-------- TRECHO DO TEXTO
Se ocorrer, rompimento do PT com Freixo terá consequência imprevisível
Racha na esquerda no Rio chega na véspera do prazo de registro de candidatura sem sinal de pacificação

Não se sabe o cenário que virá. Muitas perguntas em aberto, sendo a principal: como reagirá o PSB no país? Mesmo que não ocorram outras dissoluções entre PSB e PT, qual será o grau de fidelidade do eleitor? Ou, como vão reagir os socialistas.
Em nome de um certo acordo prévio, o deputado Alessandro Molon, do PSB, não deveria lançar sua candidatura ao Senado. Deveriam apoiar o pouco expressivo André Ceciliano, do PT. Um amigo do controverso governador Cláudio Castro.
Molon tem resistido, ganhou apoio expressivo nas redes, como de Anitta – venerada pelos petistas desde que se manifestou pró-Lula -, desponta com maiores chances que Ceciliano para vencer, mas não parece suficiente.
----------------
-------- DADOS APRESENTADOS
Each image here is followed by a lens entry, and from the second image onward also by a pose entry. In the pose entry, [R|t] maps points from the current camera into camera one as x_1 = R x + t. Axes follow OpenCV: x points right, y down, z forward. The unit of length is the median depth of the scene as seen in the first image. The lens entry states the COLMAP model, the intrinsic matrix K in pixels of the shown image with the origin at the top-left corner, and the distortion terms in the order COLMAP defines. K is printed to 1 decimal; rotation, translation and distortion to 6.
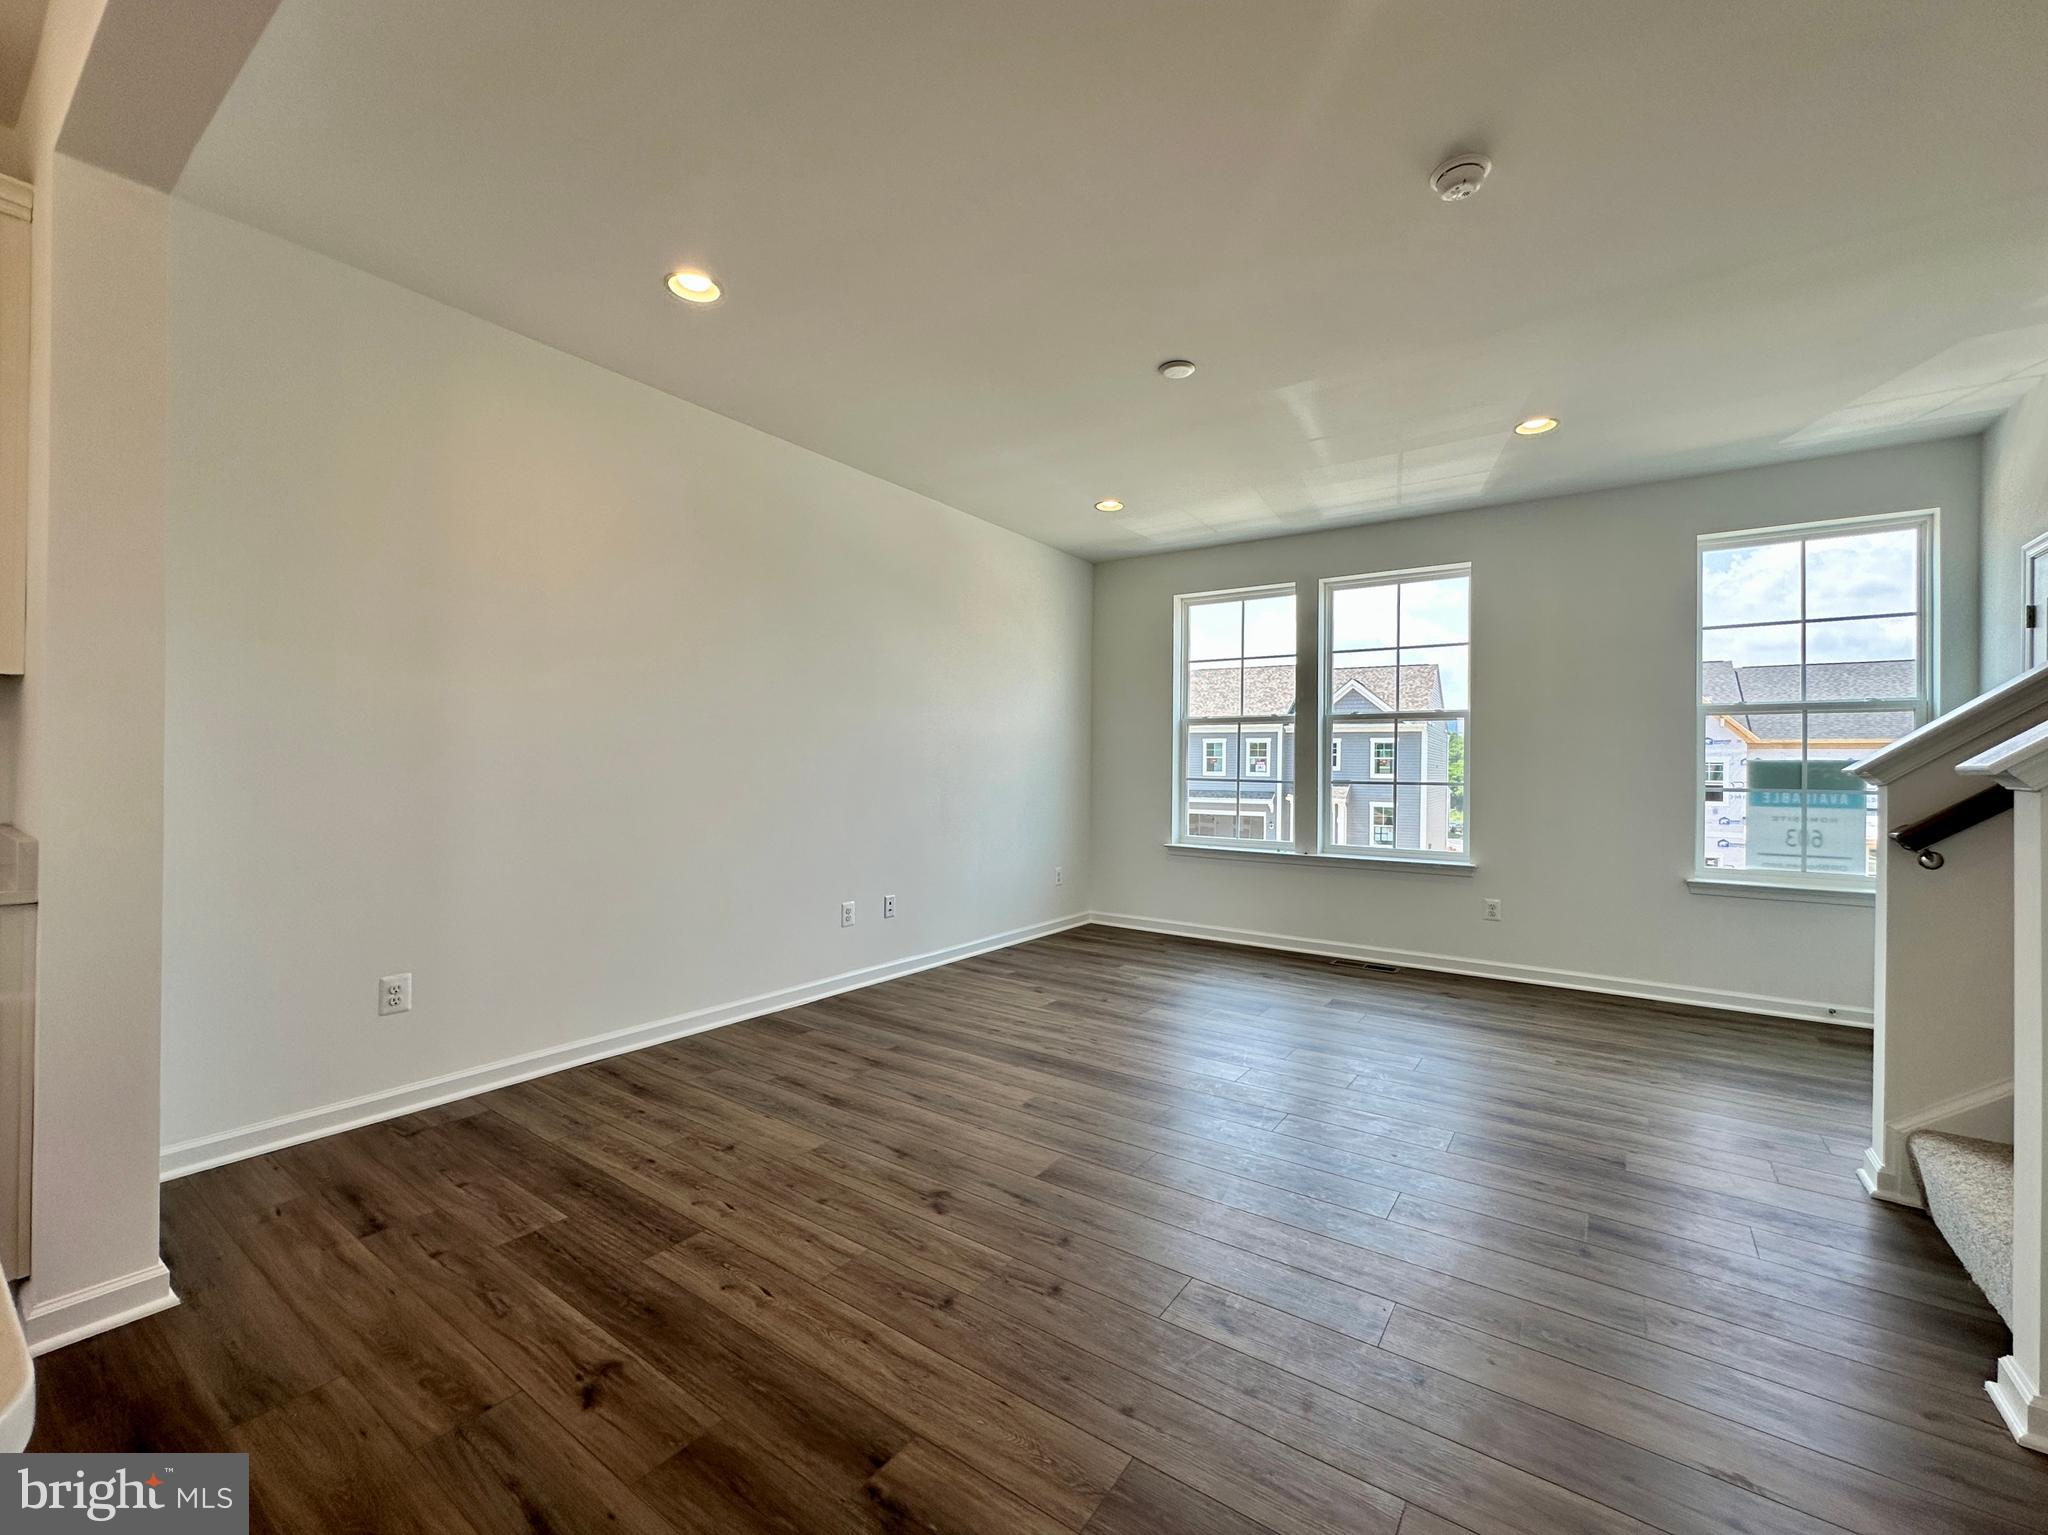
lens RADIAL K [[842.6, 0, 1025.9], [0, 842.6, 764.6], [0, 0, 1]] dist [-0.001998, 0.000396]
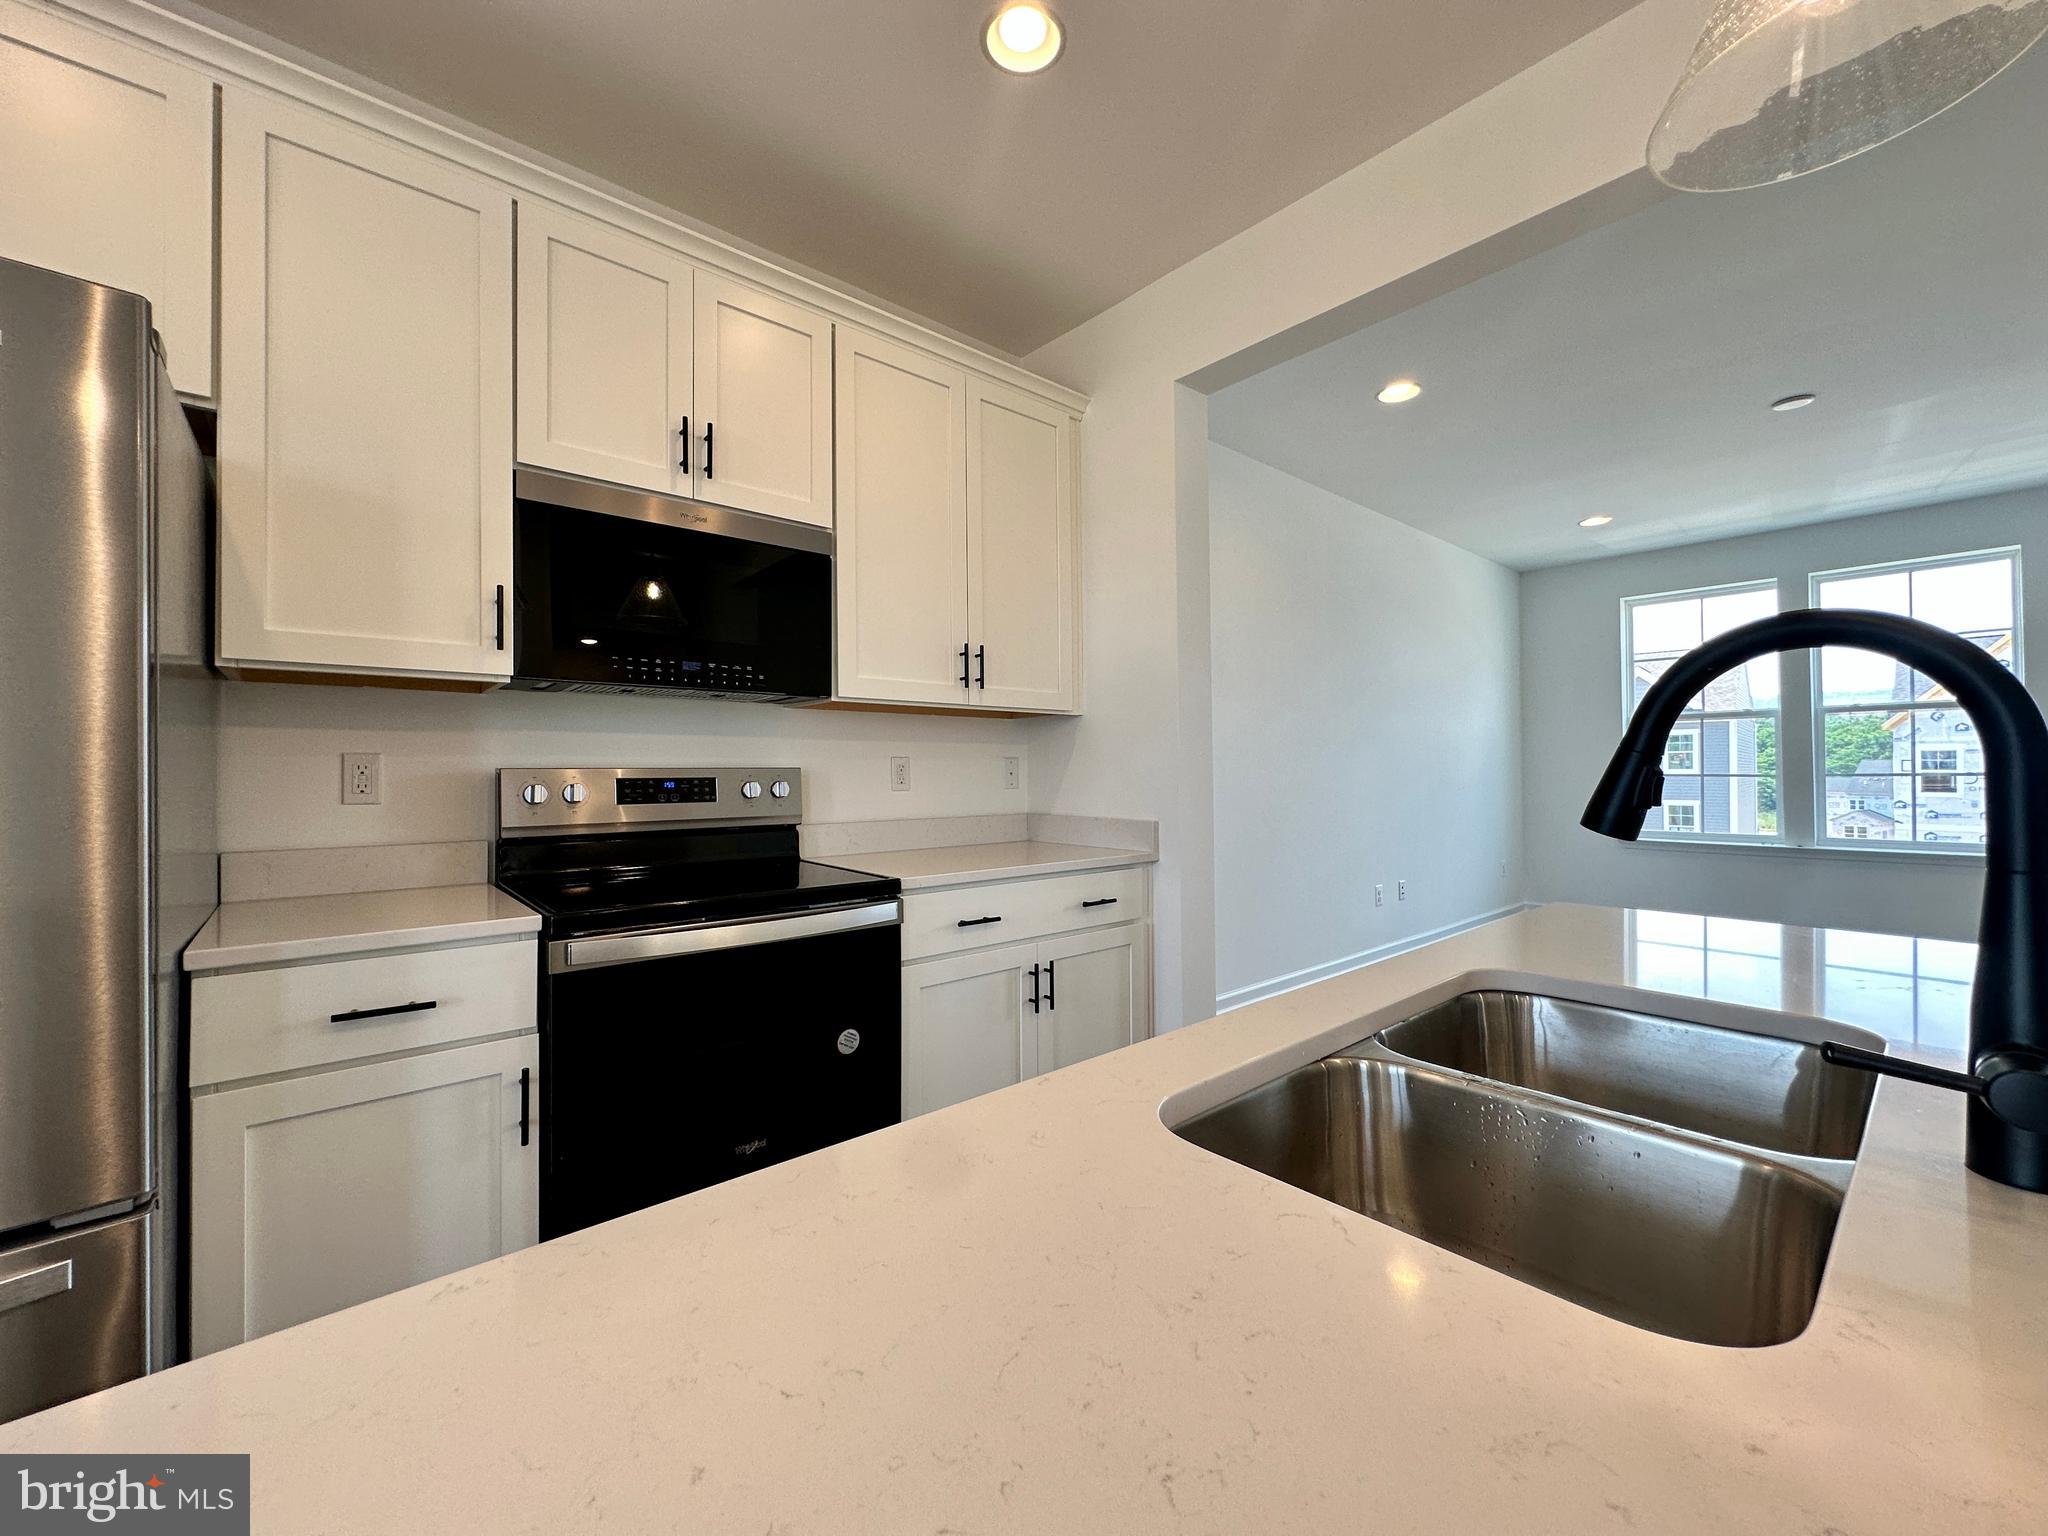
lens RADIAL K [[818.4, 0, 1023.7], [0, 818.4, 765.6], [0, 0, 1]] dist [-0.002480, 0.000638]
pose [[0.970137, -0.020952, -0.241651, -0.515411], [0.019886, 0.999779, -0.006847, -0.004257], [0.241741, 0.001837, 0.970339, -0.266707]]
----------------
*EXERCÍCIOS PROPOSTOS*.
**A)** No texto sobre o racha da esquerda no Rio, quem Alessandro Molon e o PSB deveriam apoiar ao Senado, segundo o acordo prévio?
**B)** Continue o texto sobre o racha da esquerda no Rio a partir da última frase.

*RESPOSTAS EM ORDEM*.
**A)** André Ceciliano, do PT.

**B)**
Diz-se, de Ceciliano, que sua aproximação com o Castro dá um gás à Lula num local frágil para o petista: a Baixada Fluminense. Os bolsonaristas nadam de braçada ali.
Todo mundo tem aguardado um gesto de Lula. O petista tem uma relação quase paternal com Freixo. Os dois conversaram muito na convenção do PSB, em Brasília, semana passada. Convenção que não contou com a presença de Molon.
É de se imaginar que Lula está tentando contornar esse cenário. É difícil uma decisão sua ser contrariada dentro de seu partido. Sua união com Geraldo Alckmin, do PSB, é, até agora, o maior lance dessa sucessão presidencial. Nem de longe por correr riscos. O petista é tido como hábil negociador.
Apesar de menor
Agora, no caso do Rio, é aguardar. O prazo expira amanhã, último prazo para registro de candidaturas.